Bunyi pasal ex psl 21 UU No. 31/1999 tentang Pemberantasan Tindak Pidana Korupsi jo. Perubahannya UU No. 20/200, UU anti korupsi, "Setiap orang yang dengan sengaja mencegah, merintangi atau menggagalkan secara langsung atau tidak langsung penyidikan, penuntutan dan pemeriksaan di sidang terdakwa maupun para saksi dalam perkara korupsi dipidana dengan pidana penjara paling singkat 3 (tiga) tahun dan paling lama 12 (dua belas) tahun dan atau denda paling sedikit Rp.150.000.000,- (seratus limapuluh juta rupiah) dan paling banyak Rp.600.000.000,- (enam ratus juta rupiah)."

Tindakan para terpanggil dalam kasus Grativikasi Komjen BG, tidak mau secara sukarela datang sendiri memenuhi panggilan KPK, tergolong sebagai tindakan penggagalan, pemandulan bahkan pembunuhan dengan sengaja dan terencana secara langsung maupun tidak langsung upaya penyidikan yang sedang dilakukan KPK.

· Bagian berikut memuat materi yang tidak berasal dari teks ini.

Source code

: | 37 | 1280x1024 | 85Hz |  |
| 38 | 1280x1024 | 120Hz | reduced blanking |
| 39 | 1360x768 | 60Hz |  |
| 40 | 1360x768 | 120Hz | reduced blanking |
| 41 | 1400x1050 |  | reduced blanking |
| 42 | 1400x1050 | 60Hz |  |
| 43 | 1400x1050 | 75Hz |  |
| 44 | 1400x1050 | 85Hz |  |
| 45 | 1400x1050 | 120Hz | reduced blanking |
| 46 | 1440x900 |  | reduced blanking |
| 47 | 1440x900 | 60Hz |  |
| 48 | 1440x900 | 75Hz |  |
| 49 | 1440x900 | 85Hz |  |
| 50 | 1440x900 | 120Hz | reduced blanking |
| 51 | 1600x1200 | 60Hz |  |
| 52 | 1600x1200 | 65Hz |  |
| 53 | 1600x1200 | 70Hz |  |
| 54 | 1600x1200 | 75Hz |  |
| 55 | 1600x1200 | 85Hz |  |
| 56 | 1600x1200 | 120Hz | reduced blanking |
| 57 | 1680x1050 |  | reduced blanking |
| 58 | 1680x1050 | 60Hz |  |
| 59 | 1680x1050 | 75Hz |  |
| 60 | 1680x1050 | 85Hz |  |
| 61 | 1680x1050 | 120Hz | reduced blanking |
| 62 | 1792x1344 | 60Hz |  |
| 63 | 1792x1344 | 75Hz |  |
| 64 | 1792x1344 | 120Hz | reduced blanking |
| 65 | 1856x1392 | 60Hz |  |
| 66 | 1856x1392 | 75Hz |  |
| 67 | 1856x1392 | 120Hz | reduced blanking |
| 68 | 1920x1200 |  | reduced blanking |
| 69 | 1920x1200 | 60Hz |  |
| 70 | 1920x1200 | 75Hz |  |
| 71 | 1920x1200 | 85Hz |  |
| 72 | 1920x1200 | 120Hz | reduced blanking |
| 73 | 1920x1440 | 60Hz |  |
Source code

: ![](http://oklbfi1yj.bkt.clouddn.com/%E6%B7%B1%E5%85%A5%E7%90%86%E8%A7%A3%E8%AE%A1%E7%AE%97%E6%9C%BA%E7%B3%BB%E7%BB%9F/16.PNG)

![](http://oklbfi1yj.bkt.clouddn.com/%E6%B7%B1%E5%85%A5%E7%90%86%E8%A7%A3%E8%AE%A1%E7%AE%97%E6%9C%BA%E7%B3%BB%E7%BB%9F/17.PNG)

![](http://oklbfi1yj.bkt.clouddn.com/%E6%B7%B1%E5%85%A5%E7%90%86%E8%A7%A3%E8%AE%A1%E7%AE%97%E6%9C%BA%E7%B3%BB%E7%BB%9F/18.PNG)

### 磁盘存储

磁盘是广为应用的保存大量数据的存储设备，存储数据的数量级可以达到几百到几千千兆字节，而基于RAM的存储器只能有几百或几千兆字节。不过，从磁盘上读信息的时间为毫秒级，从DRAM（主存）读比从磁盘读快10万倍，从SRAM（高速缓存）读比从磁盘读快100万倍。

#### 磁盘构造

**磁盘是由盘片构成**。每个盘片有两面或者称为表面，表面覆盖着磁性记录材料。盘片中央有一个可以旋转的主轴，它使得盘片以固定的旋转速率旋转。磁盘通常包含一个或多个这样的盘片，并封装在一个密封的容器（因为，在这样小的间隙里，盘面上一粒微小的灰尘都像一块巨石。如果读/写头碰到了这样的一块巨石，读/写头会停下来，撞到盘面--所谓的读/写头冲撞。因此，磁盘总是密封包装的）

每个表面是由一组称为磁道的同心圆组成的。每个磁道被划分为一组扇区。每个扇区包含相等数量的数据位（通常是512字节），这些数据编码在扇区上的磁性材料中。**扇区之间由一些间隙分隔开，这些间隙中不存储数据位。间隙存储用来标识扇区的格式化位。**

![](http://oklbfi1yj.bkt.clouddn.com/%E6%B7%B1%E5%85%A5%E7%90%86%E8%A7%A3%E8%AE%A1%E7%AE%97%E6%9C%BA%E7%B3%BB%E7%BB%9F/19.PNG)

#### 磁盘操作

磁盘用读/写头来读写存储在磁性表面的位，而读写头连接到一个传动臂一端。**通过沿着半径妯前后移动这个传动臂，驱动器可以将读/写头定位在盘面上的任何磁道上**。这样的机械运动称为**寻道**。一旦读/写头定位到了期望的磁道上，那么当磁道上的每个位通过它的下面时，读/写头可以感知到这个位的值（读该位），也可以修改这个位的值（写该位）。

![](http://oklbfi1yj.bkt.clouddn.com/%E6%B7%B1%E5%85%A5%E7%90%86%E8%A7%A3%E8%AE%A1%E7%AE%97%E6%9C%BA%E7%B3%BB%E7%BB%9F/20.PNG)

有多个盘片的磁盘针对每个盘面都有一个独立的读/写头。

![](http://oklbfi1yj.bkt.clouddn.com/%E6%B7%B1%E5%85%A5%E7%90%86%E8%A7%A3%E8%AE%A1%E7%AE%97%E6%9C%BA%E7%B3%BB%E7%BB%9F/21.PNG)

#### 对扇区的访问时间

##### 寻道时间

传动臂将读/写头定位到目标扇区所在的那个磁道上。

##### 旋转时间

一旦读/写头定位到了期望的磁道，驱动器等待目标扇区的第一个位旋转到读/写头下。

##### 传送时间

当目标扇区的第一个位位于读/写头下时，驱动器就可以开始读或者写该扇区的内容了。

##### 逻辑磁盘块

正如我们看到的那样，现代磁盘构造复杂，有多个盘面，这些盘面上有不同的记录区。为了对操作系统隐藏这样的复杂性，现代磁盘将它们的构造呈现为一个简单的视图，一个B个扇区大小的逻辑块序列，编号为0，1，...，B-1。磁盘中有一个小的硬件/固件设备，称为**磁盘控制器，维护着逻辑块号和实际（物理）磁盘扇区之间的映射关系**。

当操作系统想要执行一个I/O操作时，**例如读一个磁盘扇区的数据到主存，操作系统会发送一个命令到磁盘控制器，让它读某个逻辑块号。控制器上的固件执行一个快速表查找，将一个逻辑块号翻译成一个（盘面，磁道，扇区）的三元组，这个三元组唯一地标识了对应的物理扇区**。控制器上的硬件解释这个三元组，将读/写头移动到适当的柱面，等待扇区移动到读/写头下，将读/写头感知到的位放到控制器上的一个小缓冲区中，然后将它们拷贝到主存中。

Bahkan para saksi dari warga sipil juga tidak hadir mendatangi panggilan yangdilakukan oleh penyidik KPK. Hal ini jelas mengisyaratkan jika petinggi Polri atau bahkan Polri sendiri telah melakukan konspirasi jahat terhadap KPK. Walau sebenarnya pihak Kompolnas, telah menghimbau saksi-saksi yang tercatat sebagai petinggi Polri untuk kooperatif kepada KPK.